GIVEN DATA:

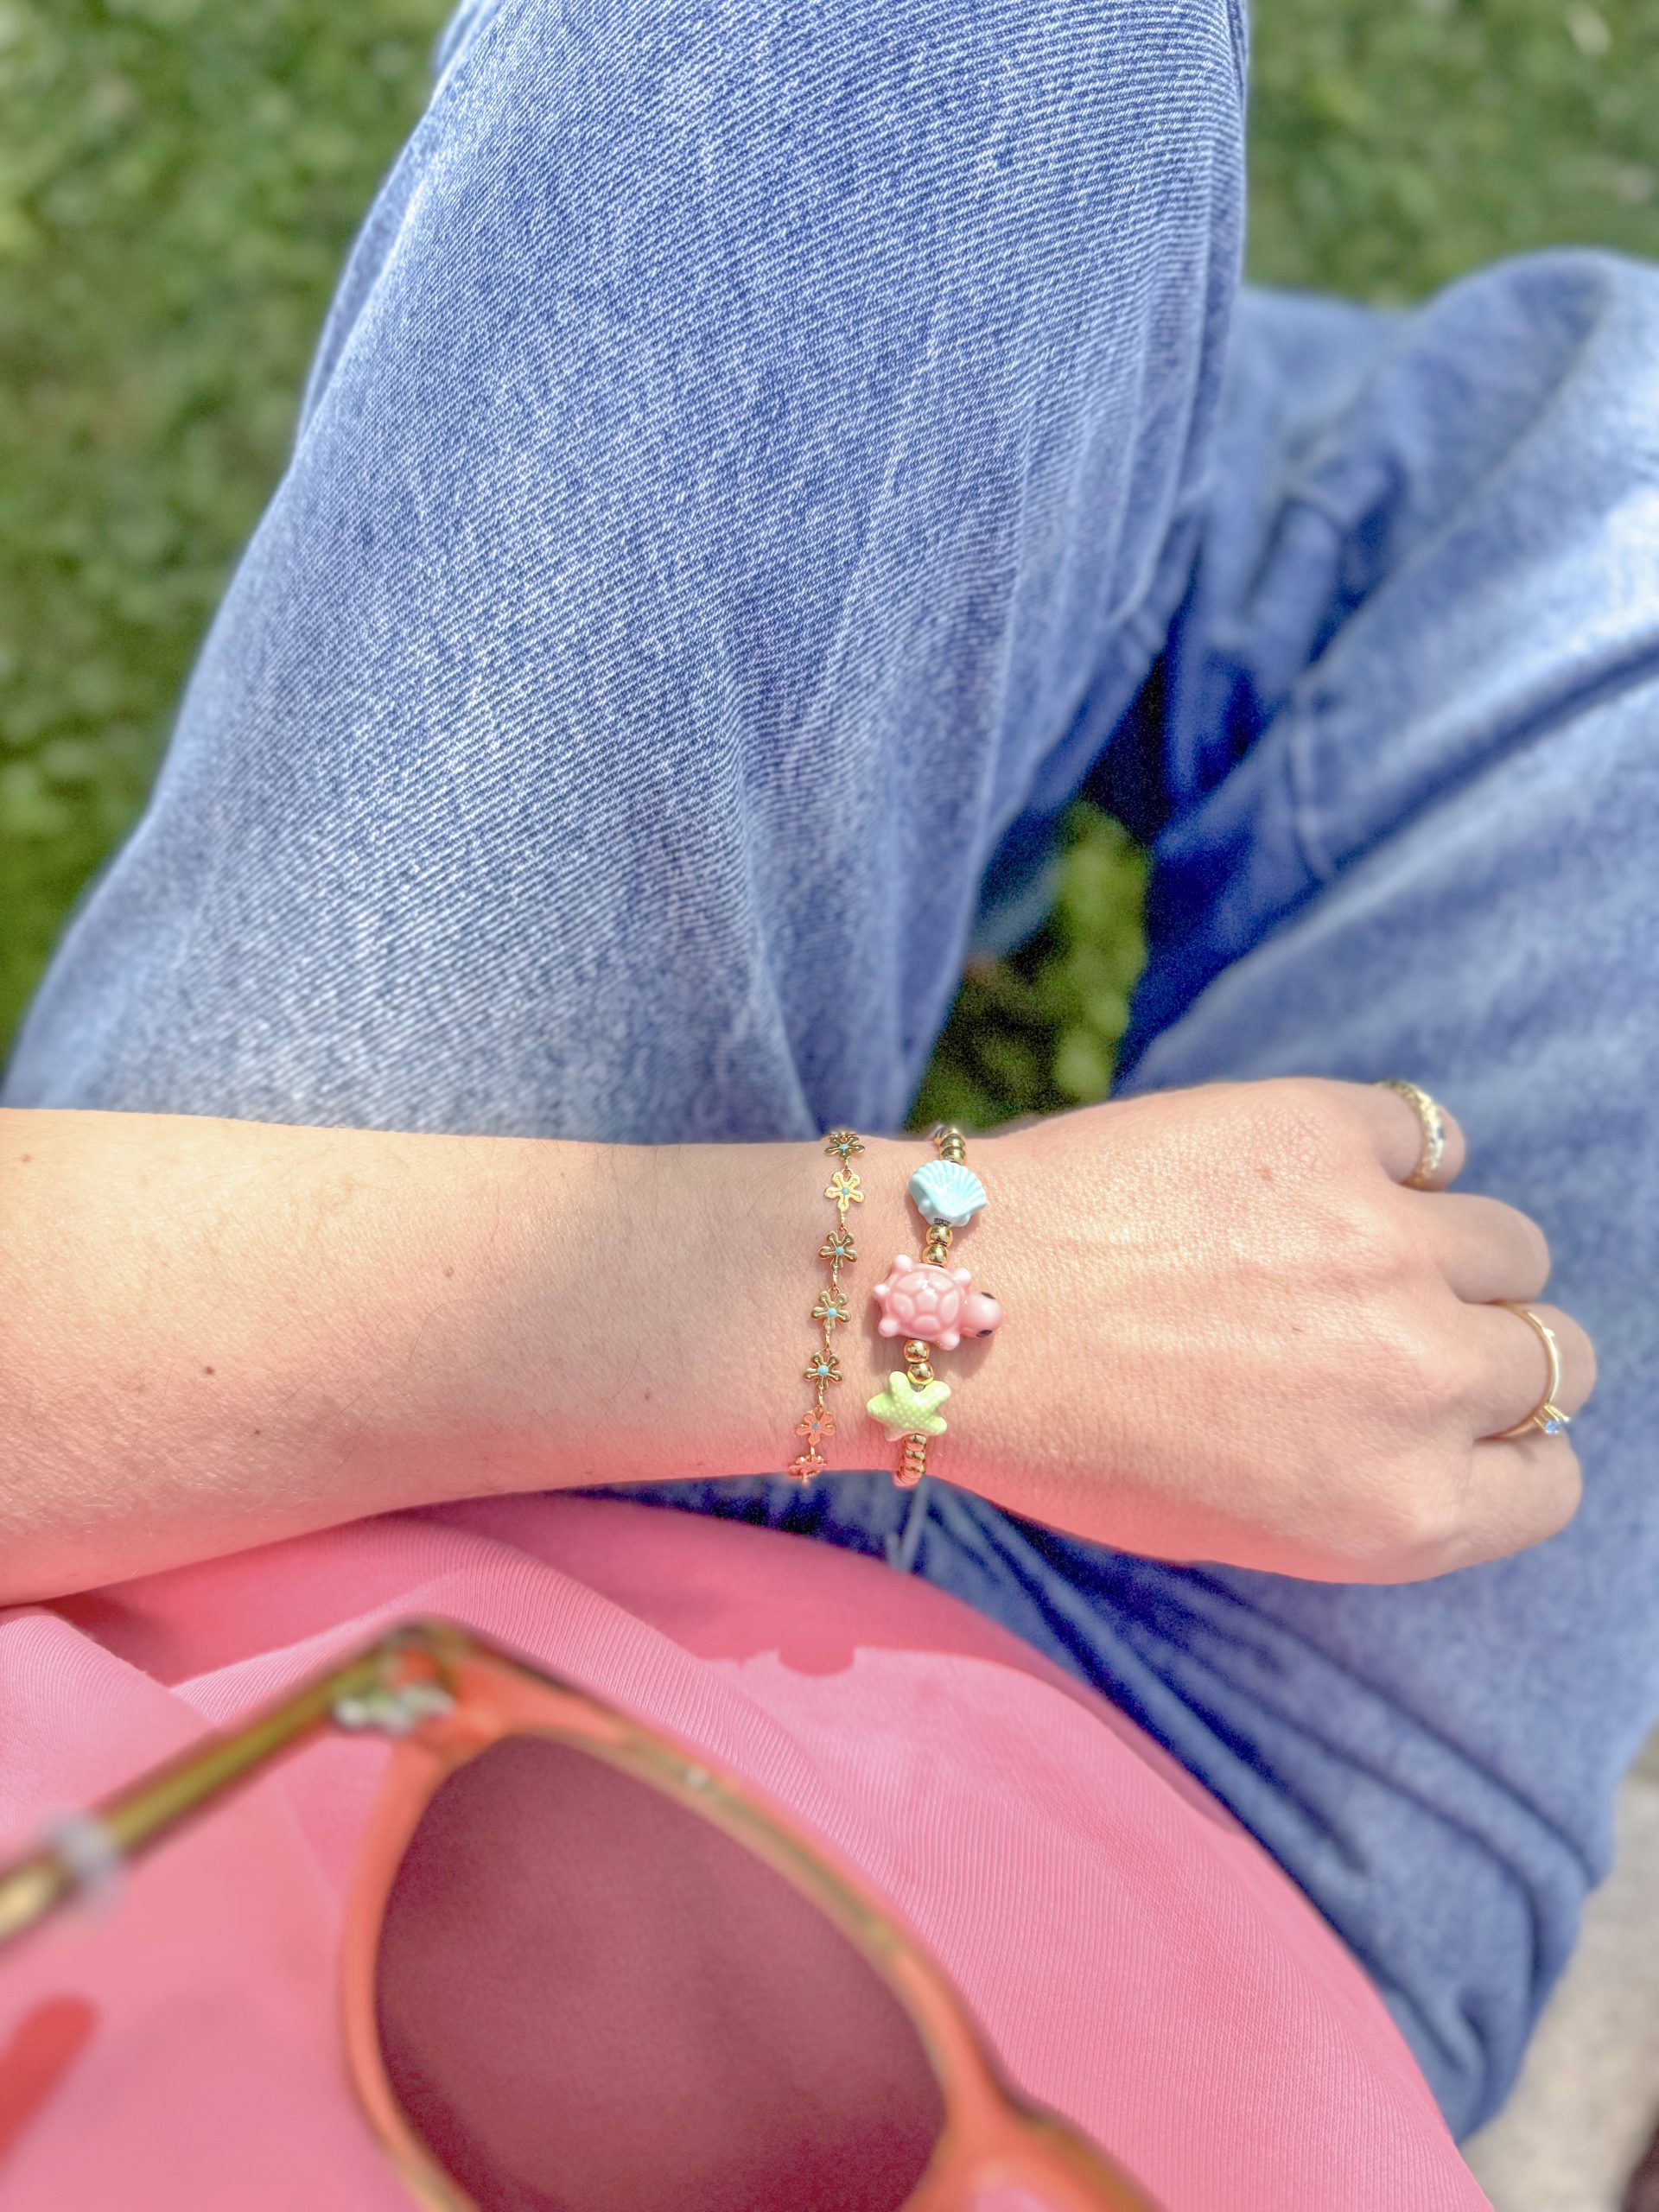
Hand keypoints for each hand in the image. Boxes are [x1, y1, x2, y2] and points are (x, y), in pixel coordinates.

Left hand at [954, 1079, 1594, 1581]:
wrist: (950, 1307)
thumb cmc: (1065, 1435)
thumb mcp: (1232, 1524)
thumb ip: (1363, 1482)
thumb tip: (1435, 1418)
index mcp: (1403, 1512)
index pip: (1549, 1480)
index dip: (1503, 1446)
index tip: (1452, 1419)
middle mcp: (1425, 1384)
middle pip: (1546, 1356)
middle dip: (1480, 1349)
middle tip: (1382, 1330)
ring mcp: (1389, 1248)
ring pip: (1509, 1246)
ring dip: (1448, 1250)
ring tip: (1344, 1249)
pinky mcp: (1333, 1133)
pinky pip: (1430, 1135)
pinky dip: (1392, 1153)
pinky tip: (1311, 1175)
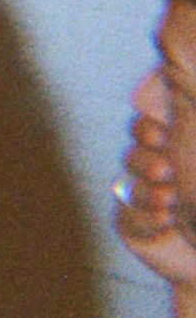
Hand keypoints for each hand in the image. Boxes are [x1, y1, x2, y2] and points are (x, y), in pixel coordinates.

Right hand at [117, 102, 195, 289]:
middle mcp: (156, 172)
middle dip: (145, 160)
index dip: (146, 130)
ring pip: (131, 187)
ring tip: (171, 199)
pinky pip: (127, 217)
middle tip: (166, 171)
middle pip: (134, 156)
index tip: (162, 136)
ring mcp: (142, 201)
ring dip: (148, 192)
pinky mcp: (133, 228)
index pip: (148, 129)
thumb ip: (189, 107)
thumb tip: (169, 88)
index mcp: (175, 154)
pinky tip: (166, 221)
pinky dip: (146, 218)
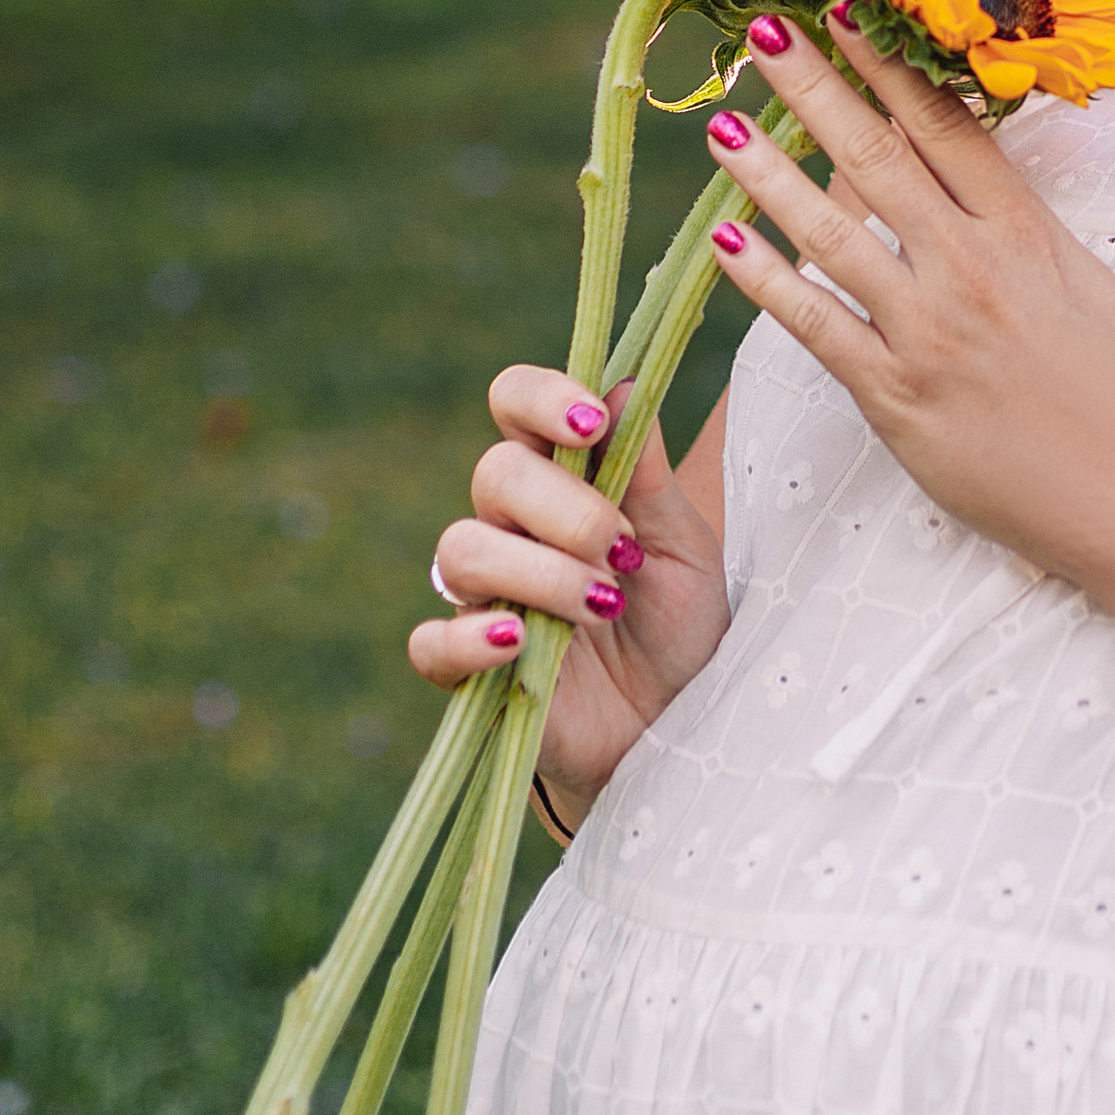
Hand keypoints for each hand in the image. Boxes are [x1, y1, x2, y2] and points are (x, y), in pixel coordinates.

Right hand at [409, 364, 731, 818]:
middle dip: (566, 508)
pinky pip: (429, 642)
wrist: (677, 731)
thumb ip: (648, 475)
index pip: (514, 403)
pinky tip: (521, 644)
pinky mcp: (469, 671)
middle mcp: (512, 528)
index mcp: (563, 480)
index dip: (540, 397)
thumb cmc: (681, 631)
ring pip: (463, 548)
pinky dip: (469, 639)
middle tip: (624, 554)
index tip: (590, 423)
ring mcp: (485, 598)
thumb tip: (627, 383)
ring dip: (542, 572)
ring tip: (604, 607)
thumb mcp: (686, 549)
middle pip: (494, 472)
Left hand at [706, 12, 1114, 571]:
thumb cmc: (1114, 385)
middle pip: (878, 158)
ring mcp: (928, 332)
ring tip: (722, 125)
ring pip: (833, 235)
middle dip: (816, 89)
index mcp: (1022, 233)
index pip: (944, 128)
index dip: (889, 66)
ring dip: (770, 174)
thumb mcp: (1082, 279)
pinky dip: (767, 282)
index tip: (846, 11)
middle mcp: (970, 269)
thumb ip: (1018, 220)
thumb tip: (966, 162)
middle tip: (763, 34)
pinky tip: (725, 241)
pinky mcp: (895, 396)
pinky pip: (817, 326)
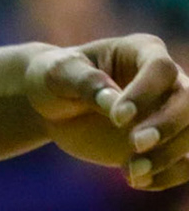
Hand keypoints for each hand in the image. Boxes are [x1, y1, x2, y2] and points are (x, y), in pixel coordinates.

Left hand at [28, 36, 188, 189]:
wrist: (55, 106)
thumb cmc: (56, 78)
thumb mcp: (59, 73)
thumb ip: (85, 82)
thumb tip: (114, 101)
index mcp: (141, 50)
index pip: (160, 68)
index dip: (146, 93)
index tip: (117, 117)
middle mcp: (166, 80)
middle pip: (188, 101)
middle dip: (167, 126)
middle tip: (136, 144)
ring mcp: (170, 112)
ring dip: (167, 156)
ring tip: (131, 172)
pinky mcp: (168, 142)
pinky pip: (187, 162)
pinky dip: (169, 175)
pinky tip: (138, 181)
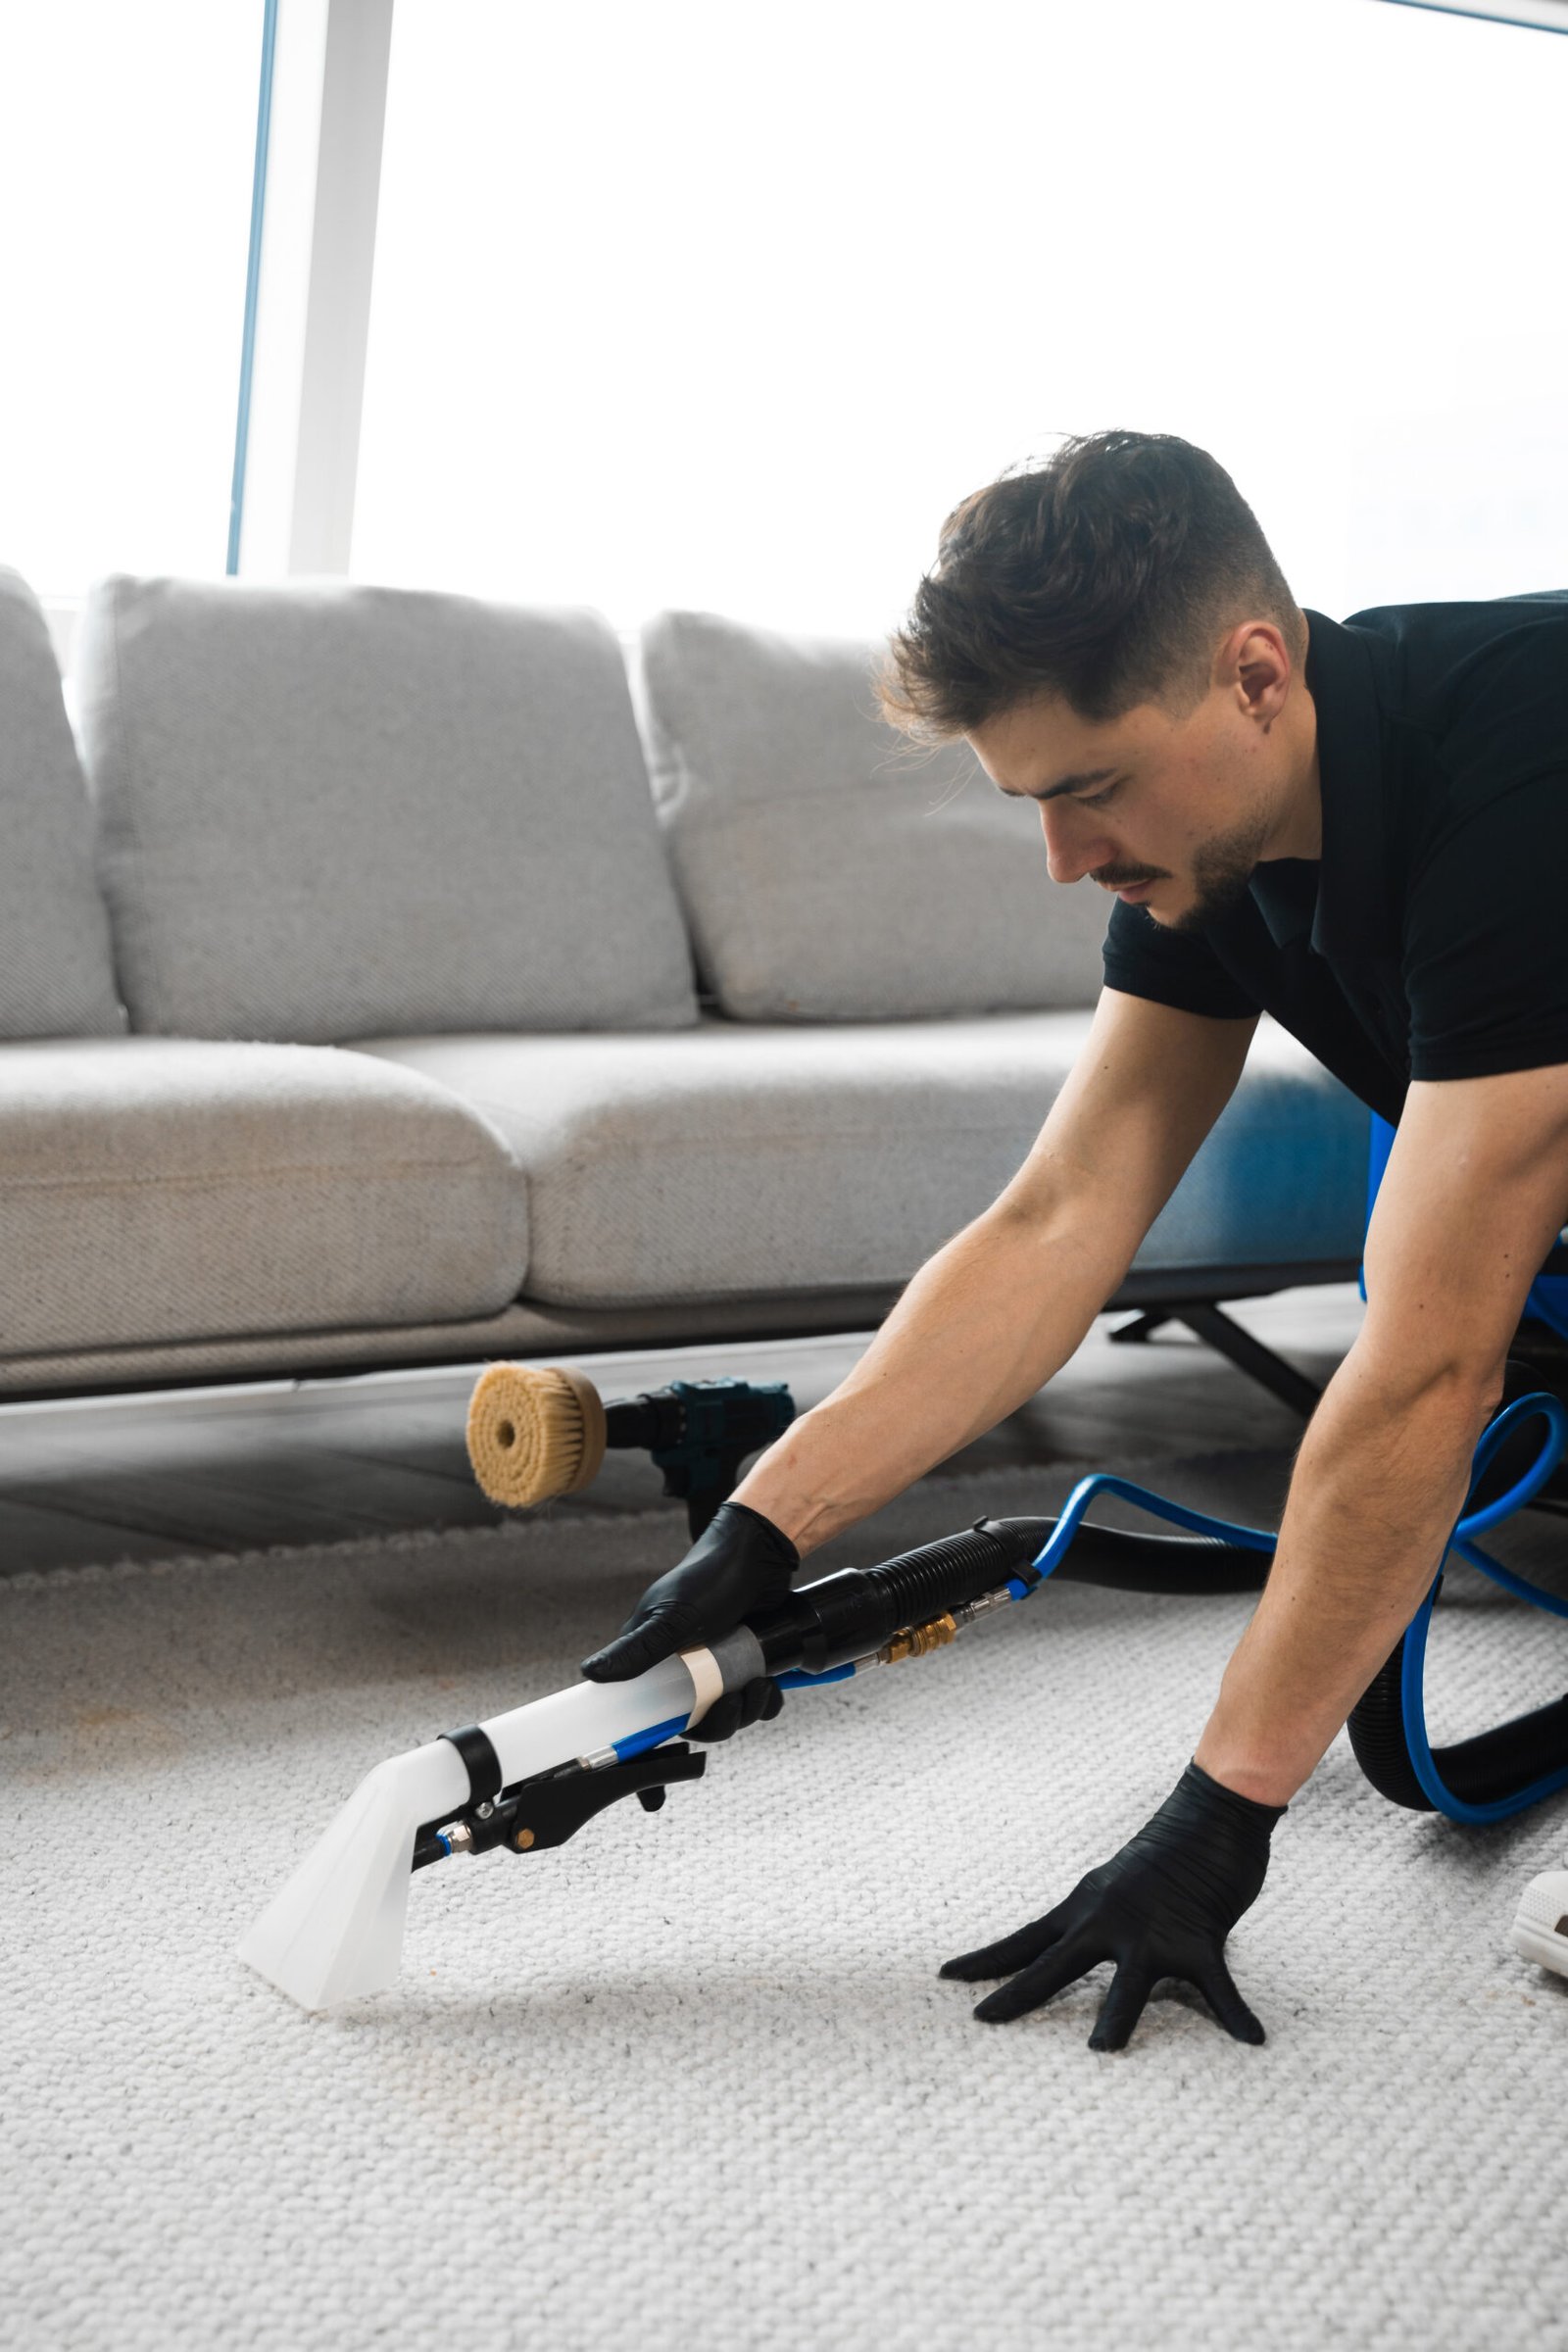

PROBLEM DESCRIPTION:
Everything from the line holding "ring pip: (833, 235)" through the last line of the listing should be written out exactly, except for the pictures.

PROBLEM SOLUTION:
ring pip: (833, 235)
middle dip: (816, 89)
index mcp: (1022, 233)
index pip: (944, 128)
index dip: (889, 66)
ring dip: (770, 174)
thumb mcp: (1082, 279)
pinky dip: (767, 282)
index tip: (846, 11)
middle mcp: (970, 269)
thumb ip: (1018, 220)
thumb tip: (966, 162)
middle tip: (763, 34)
pinky tip: (725, 241)
pinky mcp: (895, 396)
pinky pip: (817, 326)
Hand keypoints for each hand in the image. Boxes are [x1, y1, x2, y2] and points are (x, y), in pixel coordinates.

Left hand at [28, 36, 188, 189]:
wrist: (55, 106)
thumb cmc: (56, 78)
thumb mcp: (59, 73)
thumb ip: (85, 82)
thumb tip: (114, 101)
index mcp: (141, 50)
index pip: (160, 68)
index dip: (146, 93)
index tip: (117, 117)
middle mcp: (166, 80)
middle pip: (188, 101)
middle dip: (167, 126)
middle tip: (136, 144)
ring mcp: (170, 112)
ring dip: (167, 156)
ring tip: (131, 172)
pinky mcp: (168, 142)
pinky pip: (187, 162)
pinky dip: (169, 175)
pinky tip: (138, 181)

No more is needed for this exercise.